*** Block opens ***

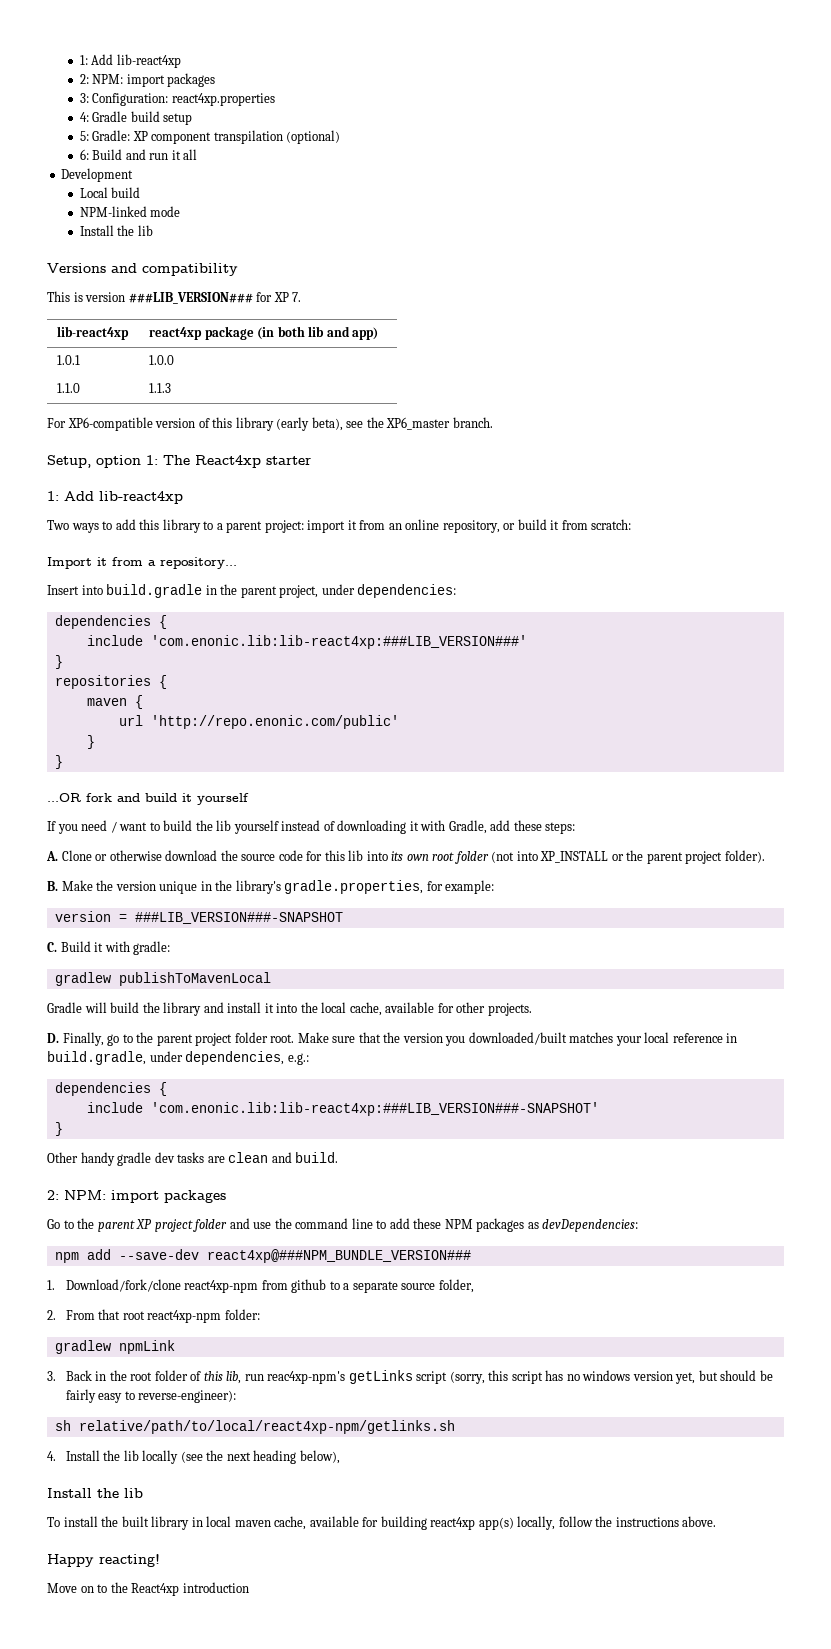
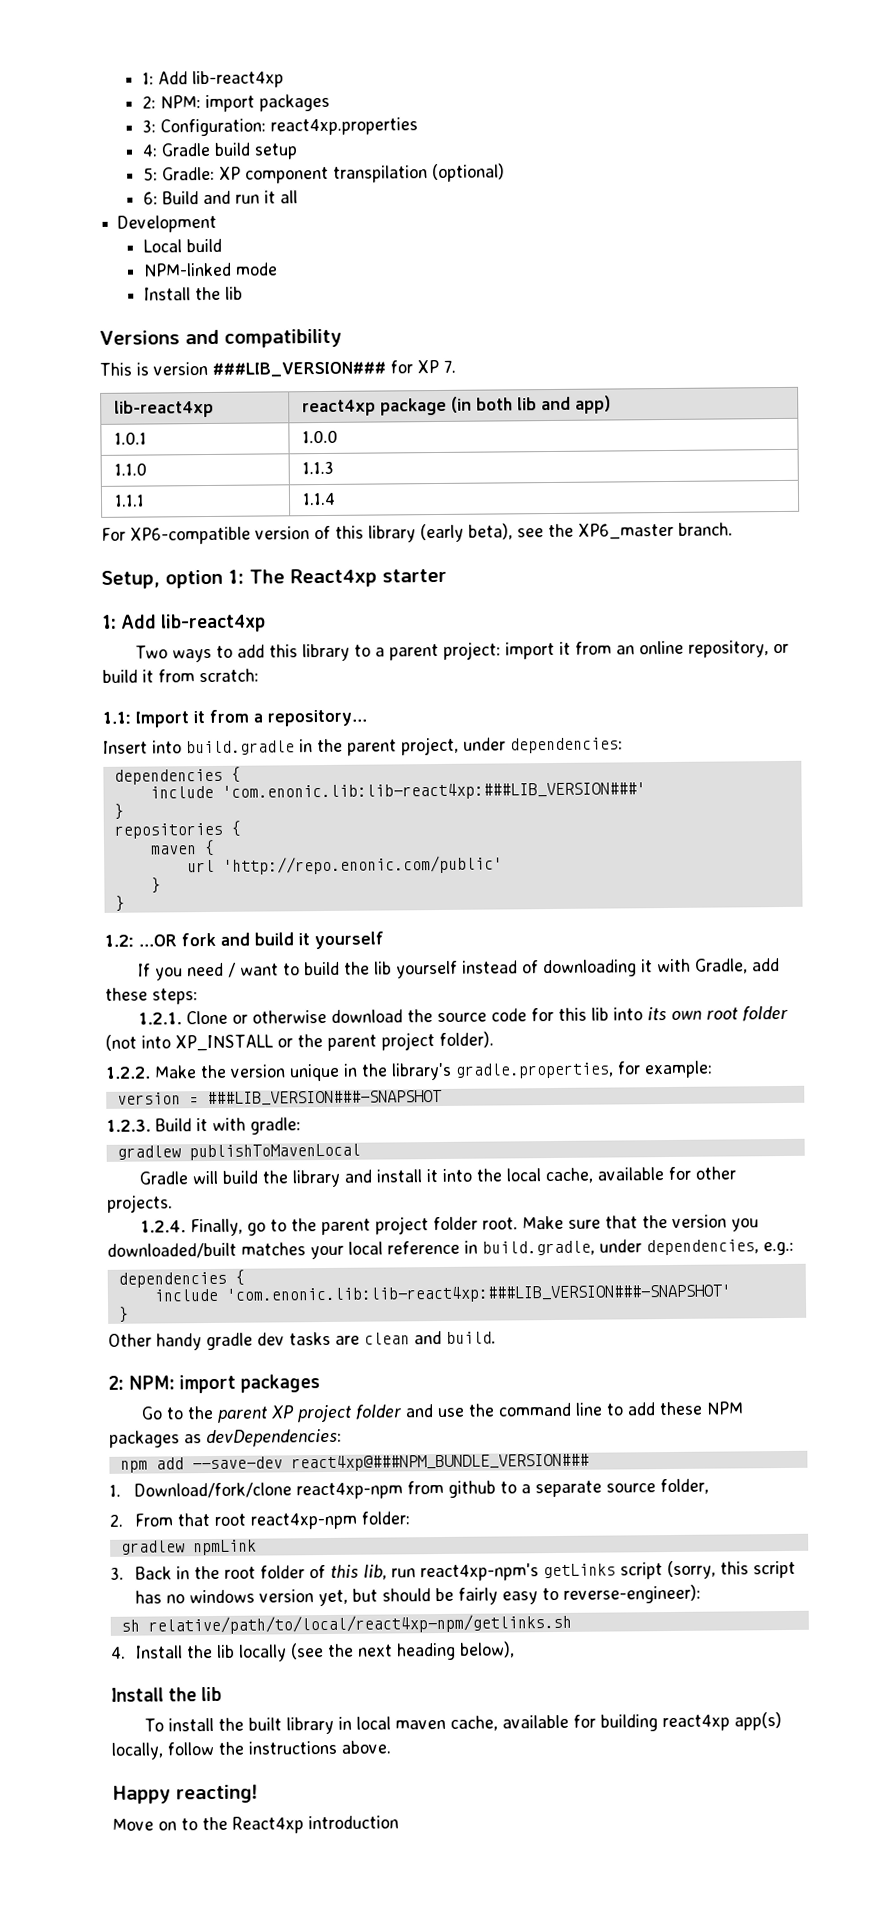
(172, 388) none -> [113,494,145,507] [301,492,336,506] // 1.1.1 | 1.1.4
(632, 524) none -> [102,711,131,724] 1.1:
(63, 762) none -> [104,934,134,947] 1.2:
[46,851,58,861] A. -> [137,1012,182,1025] 1.2.1.
[47,881,58,891] B. -> [105,1066,151,1079] 1.2.2.
[47,942,57,952] C. -> [106,1119,151,1132] 1.2.3.
[47,1033,59,1043] D. -> [139,1220,186,1233] 1.2.4.
[267,1371,346,1384] reac4xp-npm's -> [420,1563,540,1582] react4xp-npm's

*** Block closes ***

Quote every line of the records above exactly; no picture is to be copied.

(172, 388) none -> [113,494,145,507] [301,492,336,506] // 1.1.1 | 1.1.4
(632, 524) none -> [102,711,131,724] 1.1:
(63, 762) none -> [104,934,134,947] 1.2:
[46,851,58,861] A. -> [137,1012,182,1025] 1.2.1.
[47,881,58,891] B. -> [105,1066,151,1079] 1.2.2.
[47,942,57,952] C. -> [106,1119,151,1132] 1.2.3.
[47,1033,59,1043] D. -> [139,1220,186,1233] 1.2.4.
[267,1371,346,1384] reac4xp-npm's -> [420,1563,540,1582] react4xp-npm's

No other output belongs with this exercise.